Leave every image out, and return the rest of the data word for word.

§ **Information shown**:
══════════════════════════════

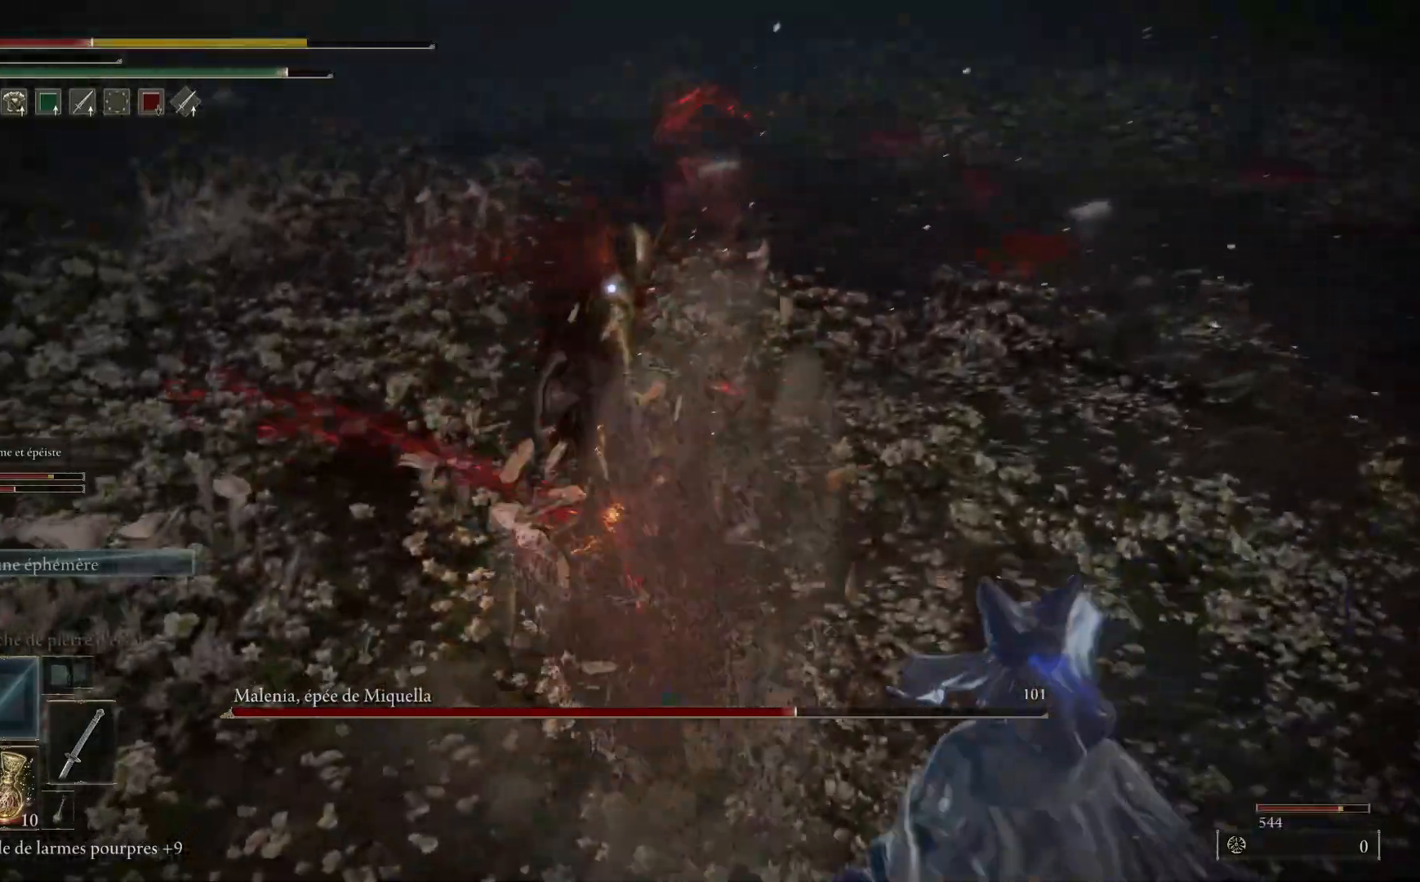
{"buttons": [], "left_stick": "up", "right_stick": "center", "events": []}
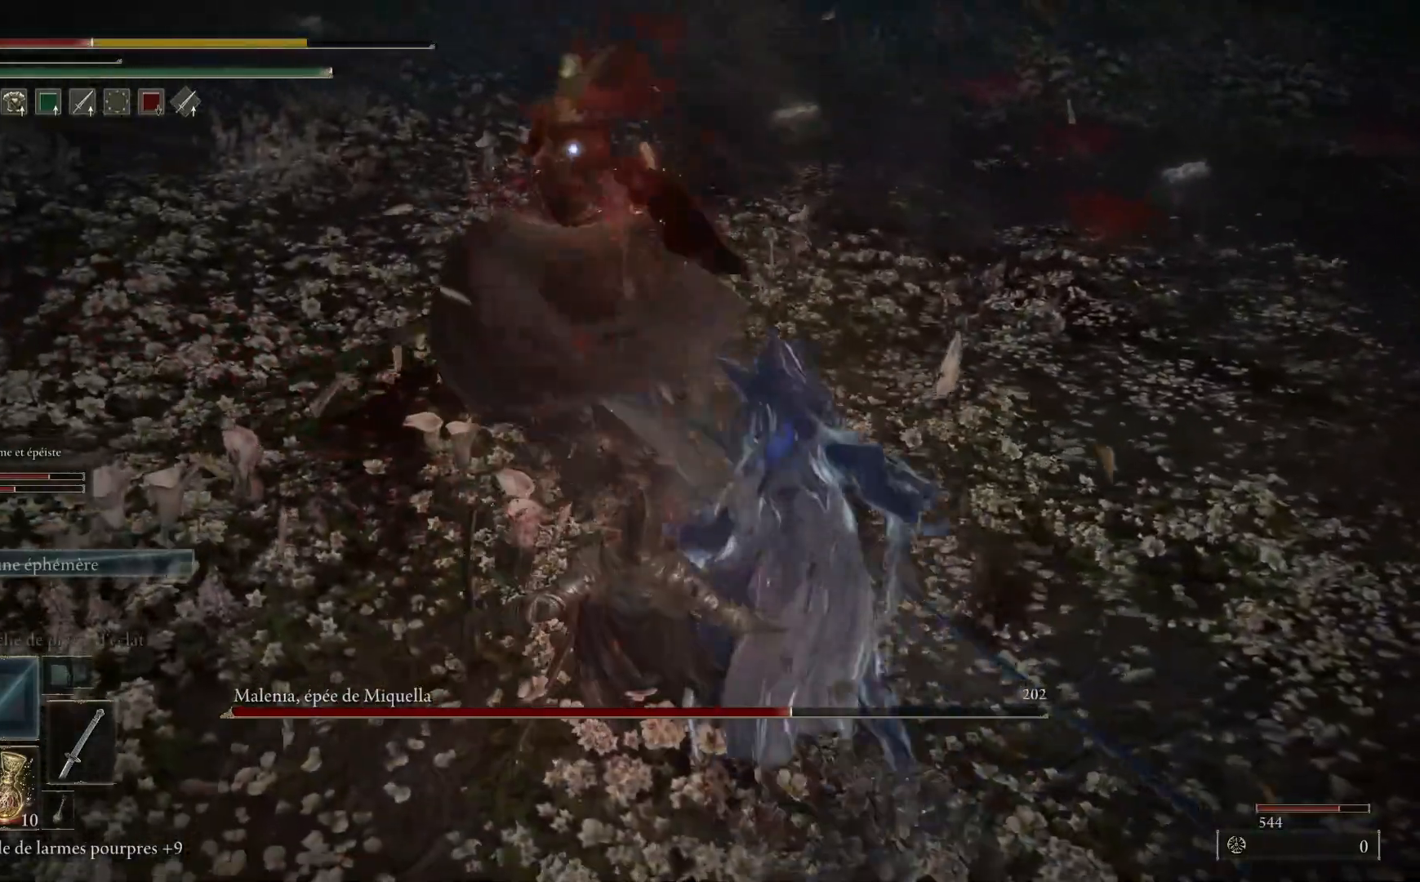
{"buttons": [], "left_stick": "right", "right_stick": "center", "events": [[17, "left_stick", "up-right"], [450, "left_stick", "right"]]}
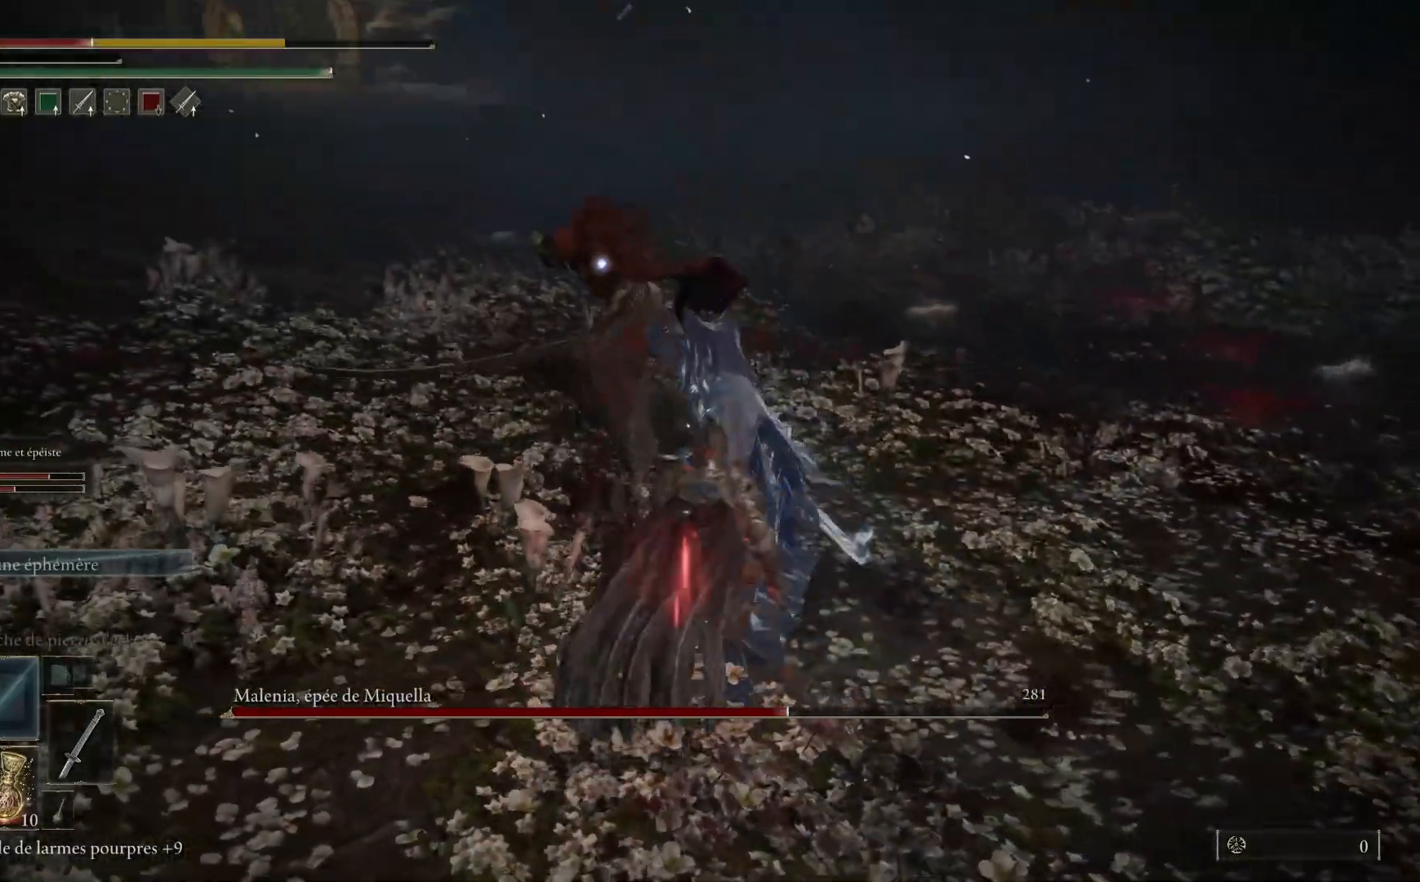
{"buttons": [], "left_stick": "down", "right_stick": "center", "events": [[50, "left_stick", "down-right"], [183, "B", "down"], [350, "B", "up"], [383, "left_stick", "down"]]}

══════════════════════════════

§ **Result of the exercise**:
{"buttons": [], "left_stick": "up", "right_stick": "center", "events": []}
{"buttons": [], "left_stick": "right", "right_stick": "center", "events": [[17, "left_stick", "up-right"], [450, "left_stick", "right"]]}
{"buttons": [], "left_stick": "down", "right_stick": "center", "events": [[50, "left_stick", "down-right"], [183, "B", "down"], [350, "B", "up"], [383, "left_stick", "down"]]}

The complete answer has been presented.